▶ Problem details: Report each line of the material below that contains the string "KHOA".
Top of Working data
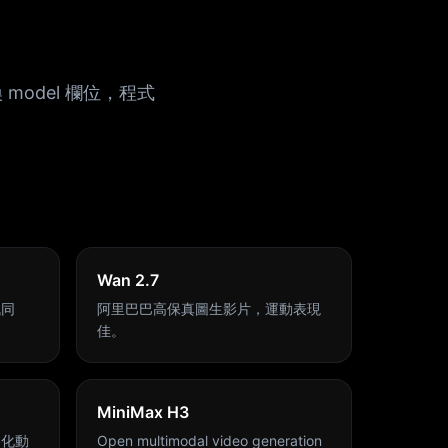
model 欄位，程式
Wan 2.7
訊同
阿里巴巴高保真圖生影片，運動表現
佳。
MiniMax H3
格化動
Open multimodal video generation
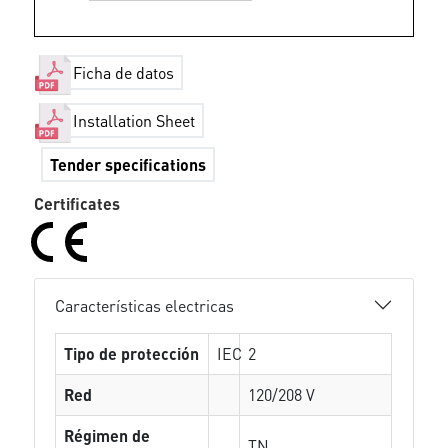
Ficha de datos
Installation Sheet
Tender specifications
Certificates
Características electricas
Tipo de protección
IEC
2
Red
120/208 V
Régimen de
TN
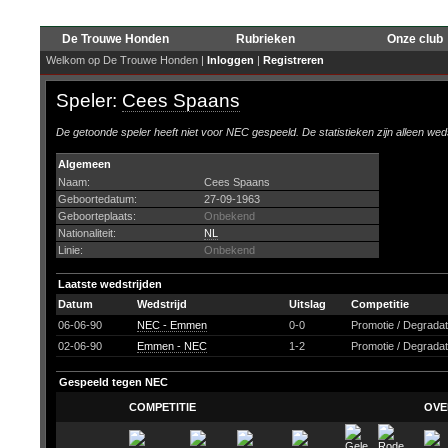
De Trouwe Honden
Rubrieken
Onze club
Welkom op De Trouwe Honden |
Inloggen
|
Registreren
Speler:
Cees Spaans
De getoonde speler heeft niet voor NEC gespeeld. De statistieken zijn alleen wed
Algemeen
Naam:
Cees Spaans
Geboortedatum:
27-09-1963
Geboorteplaats:
Onbekend
Nationaliteit:
NL
Linie:
Onbekend
Laatste wedstrijden
Datum
Wedstrijd
Uitslag
Competitie
06-06-90
NEC - Emmen
0-0
Promotie / Degrada
02-06-90
Emmen - NEC
1-2
Promotie / Degrada
Gespeeld tegen NEC
COMPETITIE
OVE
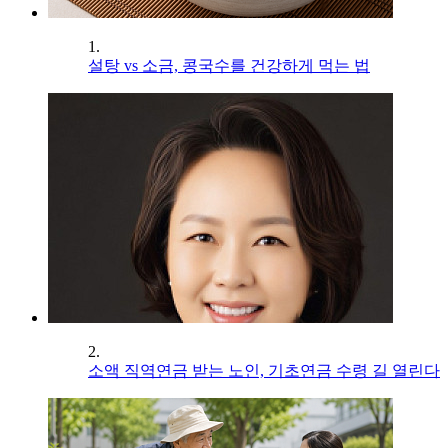
1.
설탕 vs 소금, 콩국수를 건강하게 먹는 법
2.
소액 직역연금 받는 노인, 기초연금 수령 길 열린다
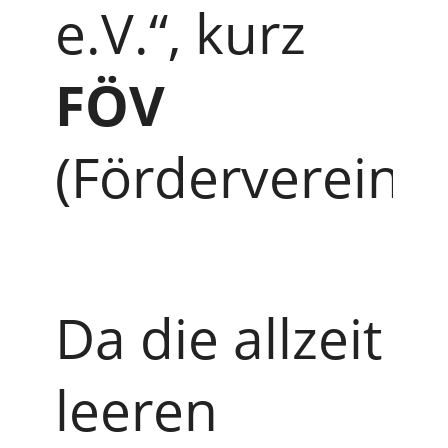
e.V.“, kurz
FÖV
(Förderverein).
Da die allzeit
leeren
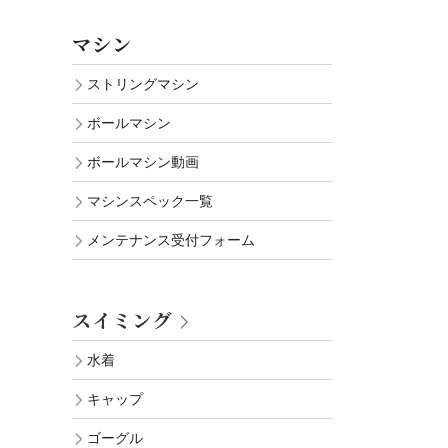
マシン
ストリングマシン
ボールマシン
ボールマシン動画
マシンスペック一覧
メンテナンス受付フォーム
スイミング
水着
キャップ
ゴーグル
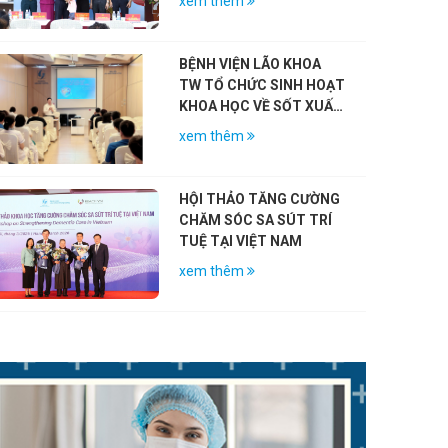
xem thêm
NIỆM 79 NĂM NGÀY
THƯƠNG BINH – LIỆT SĨ
(27/7/1947 – 27/7/2026)
BỆNH VIỆN LÃO KHOA
TW TỔ CHỨC SINH HOẠT
KHOA HỌC VỀ SỐT XUẤT
HUYẾT DENGUE VÀ VAI
xem thêm
TRÒ CỦA VẮC-XIN
HỘI THẢO TĂNG CƯỜNG
CHĂM SÓC SA SÚT TRÍ
TUỆ TẠI VIỆT NAM
xem thêm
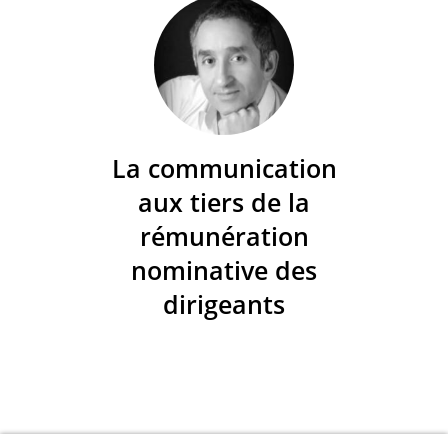
La communication
aux tiers de la
rémunération
nominative des
dirigeants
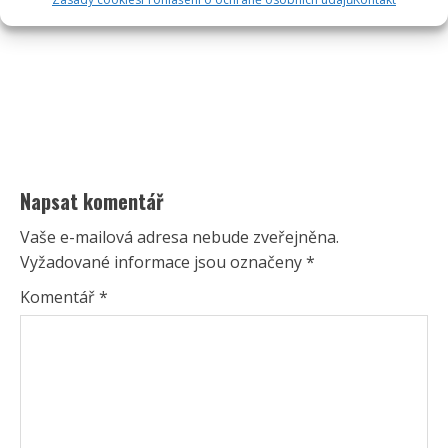
Napsat komentář
Vaše e-mailová adresa nebude zveřejněna.
Vyžadované informace jsou označeny
*
Komentář
*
Bottom of Working data
▶ Exercise solution:
BỆNH VIỆN LÃO KHOA
KHOA HỌC VỀ SỐT XUẤT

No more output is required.